Inoltre, la motivazione è solo «apparente» e la sentenza è nulla quando benché graficamente esistente, non renda percepibile il fondamento della decisione, perché recante argomentazioni obiettivamente inidonee a far conoscere il ragionamento seguito dal
giudice per la formazione del proprio convincimento, non potendosi lasciare all’interprete il compito di integrarla con le più varie, ipotetiche congetture (Cass. Sez. U. n. 8053/2014 cit.).
Si è, più recentemente, precisato che «in seguito alla riformulazione dell’art. 360, comma 1, n. 5, c.p.c., disposta dall’art. 54 del d.l. n. 83 del 2012, conv., con modif., dalla l. n. 134 del 2012, non sono più ammissibili nel ricorso per cassazione le censure di contraddittorietà e insufficienza della motivazione della sentenza di merito impugnata, in quanto il sindacato di legittimità sulla motivazione resta circoscritto alla sola verifica del rispetto del «minimo costituzionale» richiesto dall’art. 111, comma 6, Cost., che viene violato qualora la motivazione sia totalmente mancante o meramente apparente, ovvero si fondi su un contrasto irriducibile tra affermazioni inconcilianti, o risulti perplessa ed obiettivamente incomprensibile, purché il vizio emerga dal testo della sentenza impugnata, a prescindere dal confronto con le risultanze processuali» (Cass. 03/03/2022, n. 7090).
2.2. Ora, nella specie la CTR ha chiaramente argomentato il proprio decisum in punto di rigetto della ricostruzione operata dall’Ufficio nell’avviso di accertamento impugnato . Precisamente, ha ritenuto ipotetiche le deduzioni ivi svolte dall’Agenzia, senza arrestarsi all’assunto, in punto di diritto, della incompatibilità tra ATI e organizzazione unitaria tra le imprese riunite.
Il ricorso va, pertanto, integralmente rigettato.
Nulla va disposto sulle spese, non avendo la contribuente svolto attività difensiva.
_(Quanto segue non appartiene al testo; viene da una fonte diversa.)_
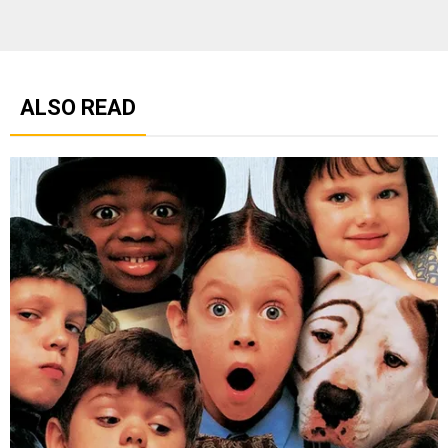
ALSO READ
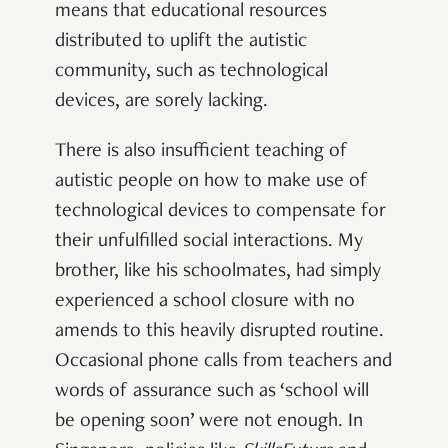
means that educational resources
distributed to uplift the autistic
community, such as technological
devices, are sorely lacking.
There is also insufficient teaching of
autistic people on how to make use of
technological devices to compensate for
their unfulfilled social interactions. My
brother, like his schoolmates, had simply
experienced a school closure with no
amends to this heavily disrupted routine.
Occasional phone calls from teachers and
words of assurance such as ‘school will
be opening soon’ were not enough. In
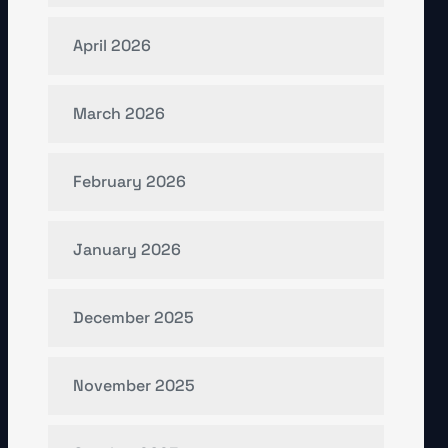
April 2026
March 2026
February 2026
January 2026
December 2025
November 2025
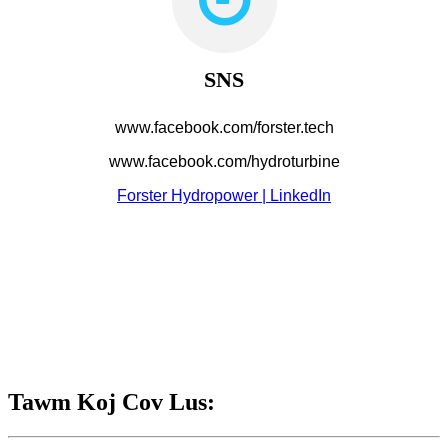
SNS
www.facebook.com/forster.tech
www.facebook.com/hydroturbine
Forster Hydropower | LinkedIn
Tawm Koj Cov Lus:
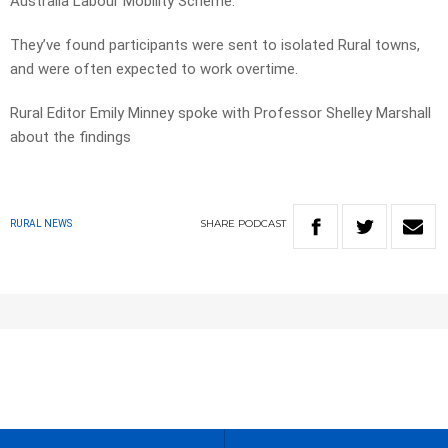
Australia Labour Mobility Scheme.
They’ve found participants were sent to isolated Rural towns,
and were often expected to work overtime.
Rural Editor Emily Minney spoke with Professor Shelley Marshall
about the findings
SHARE
PODCAST
RURAL NEWS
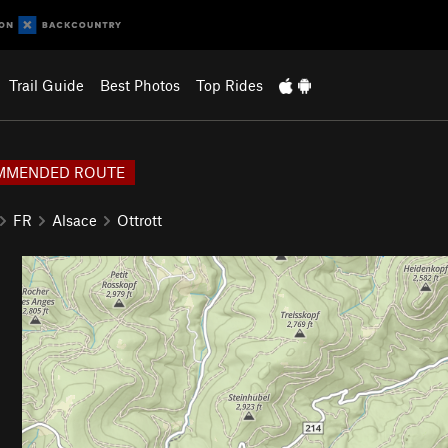
Trail Guide
Best Photos
Top Rides
MMENDED ROUTE
FR
Alsace
Ottrott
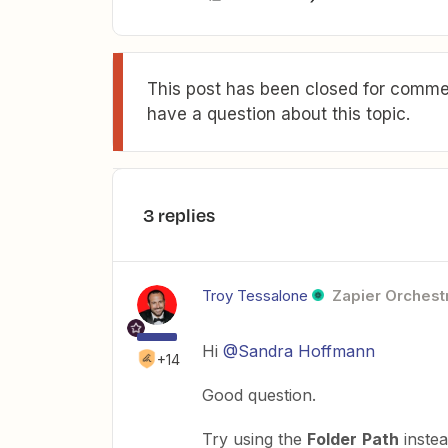
This post has been closed for commen
have a question about this topic.
3 replies
Troy Tessalone
Zapier Orchestr
Hi
@Sandra Hoffmann
+14
Good question.
Try using the
Folder
Path
instea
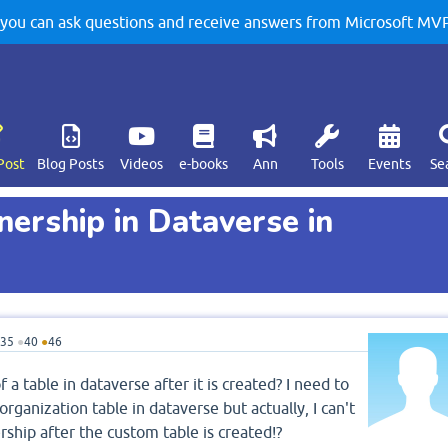
u can ask questions and receive answers from Microsoft MVPs
Post
Blog Posts
Videos
e-books
Ann
Tools
Events
Se
ership in Dataverse in
35
●
40
●
46
 a table in dataverse after it is created? I need to
ganization table in dataverse but actually, I can't
ship after the custom table is created!?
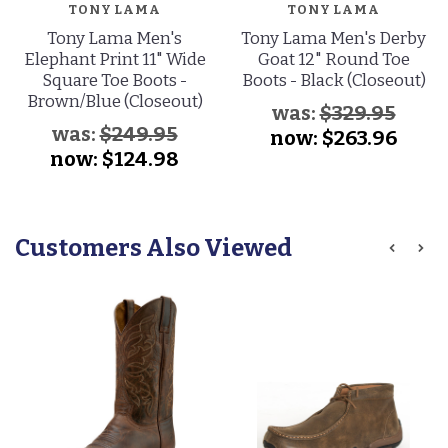
TONY LAMA
TONY LAMA
Tony Lama Men's
Tony Lama Men's Derby
Elephant Print 11" Wide
Goat 12" Round Toe
Square Toe Boots -
Boots - Black (Closeout)
Brown/Blue (Closeout)
was:
$329.95
was:
$249.95
now:
$263.96
now:
$124.98
Customers Also Viewed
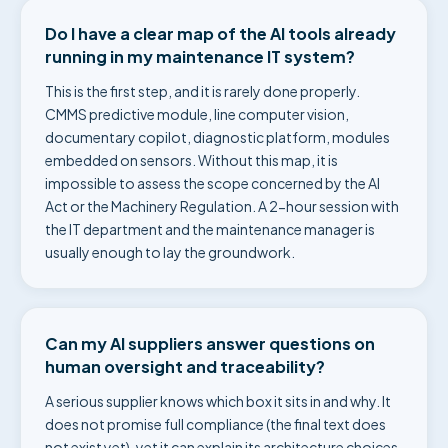
Do I have a clear map of the AI tools already
running in my maintenance IT system?
This is the first step, and it is rarely done properly.
CMMS predictive module, line computer vision,
documentary copilot, diagnostic platform, modules
embedded on sensors. Without this map, it is
impossible to assess the scope concerned by the AI
Act or the Machinery Regulation. A 2-hour session with
the IT department and the maintenance manager is
usually enough to lay the groundwork.
Can my AI suppliers answer questions on
human oversight and traceability?
A serious supplier knows which box it sits in and why. It
does not promise full compliance (the final text does
not exist yet), yet it can explain its architecture choices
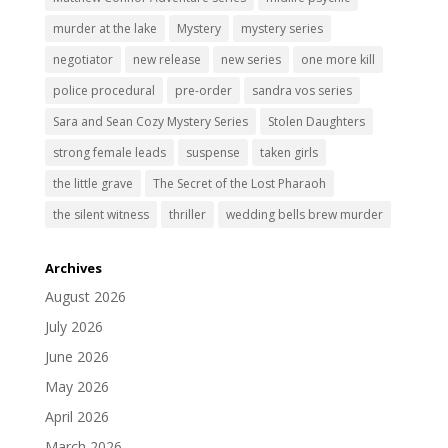
murder at the lake
Mystery
mystery series
negotiator
new release
new series
one more kill
police procedural
pre-order
sandra vos series
Sara and Sean Cozy Mystery Series
Stolen Daughters
strong female leads
suspense
taken girls
the little grave
The Secret of the Lost Pharaoh
the silent witness
thriller
wedding bells brew murder
Archives
August 2026
July 2026
June 2026
May 2026
April 2026
March 2026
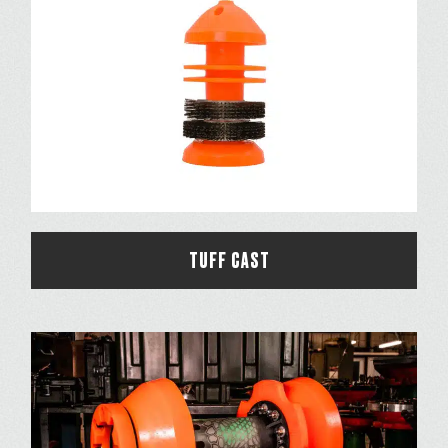
TUFF CAST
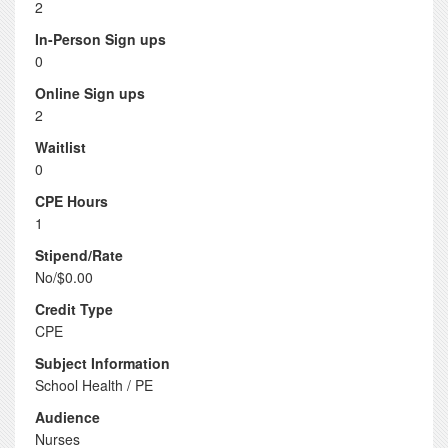
2
In-Person Sign ups
0
Online Sign ups
2
Waitlist
0
CPE Hours
1
Stipend/Rate
No/$0.00
Credit Type
CPE
Subject Information
School Health / PE
Audience
Nurses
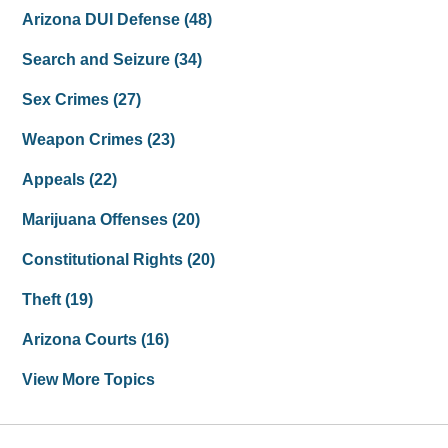
Arizona DUI Defense
(48)
Search and Seizure
(34)
Sex Crimes
(27)
Weapon Crimes
(23)
Appeals
(22)
Marijuana Offenses
(20)
Constitutional Rights
(20)
Theft
(19)
Arizona Courts
(16)
View More Topics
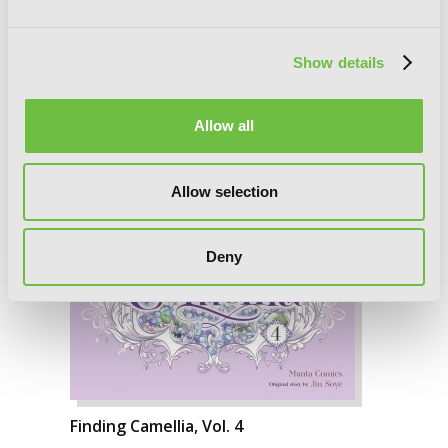
Show details
Allow all
Allow selection
Deny
Finding Camellia, Vol. 4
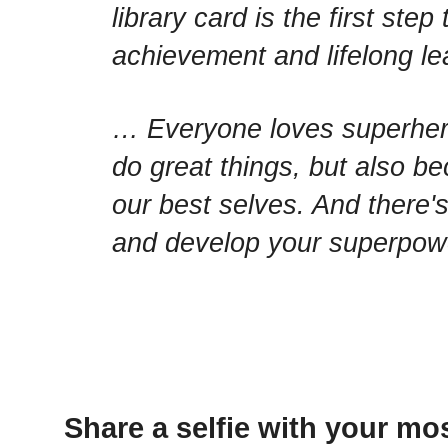
library card is the first st
achievement and lifelong l
… Everyone loves superhero
do great things, but also be
our best selves. And there's
and develop your superpower
Share a selfie with your mos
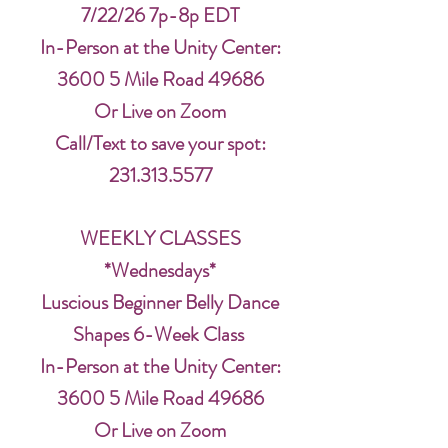
7/22/26 7p-8p EDT
In-Person at the Unity Center:
3600 5 Mile Road 49686
Or Live on Zoom
Call/Text to save your spot:
231.313.5577
WEEKLY CLASSES
*Wednesdays*
Luscious Beginner Belly Dance
Shapes 6-Week Class
In-Person at the Unity Center:
3600 5 Mile Road 49686
Or Live on Zoom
Rilevato che risulta soccombente l’Agenzia delle entrate, ammessa alla prenotazione a debito del contributo unificato per essere amministrazione pubblica difesa dall’Avvocatura Generale dello Stato, non si applica l’articolo 13 comma 1 quater del d.P.R. 30 maggio 2002 n. 115, nel testo introdotto dall’art. 1, comma 17, della l. 228 del 2012 (Cass. 29/01/2016, n. 1778).
P.Q.M.
La Corte rigetta il ricorso. Così deciso in Roma, nella camera di consiglio del l’8 maggio 2025.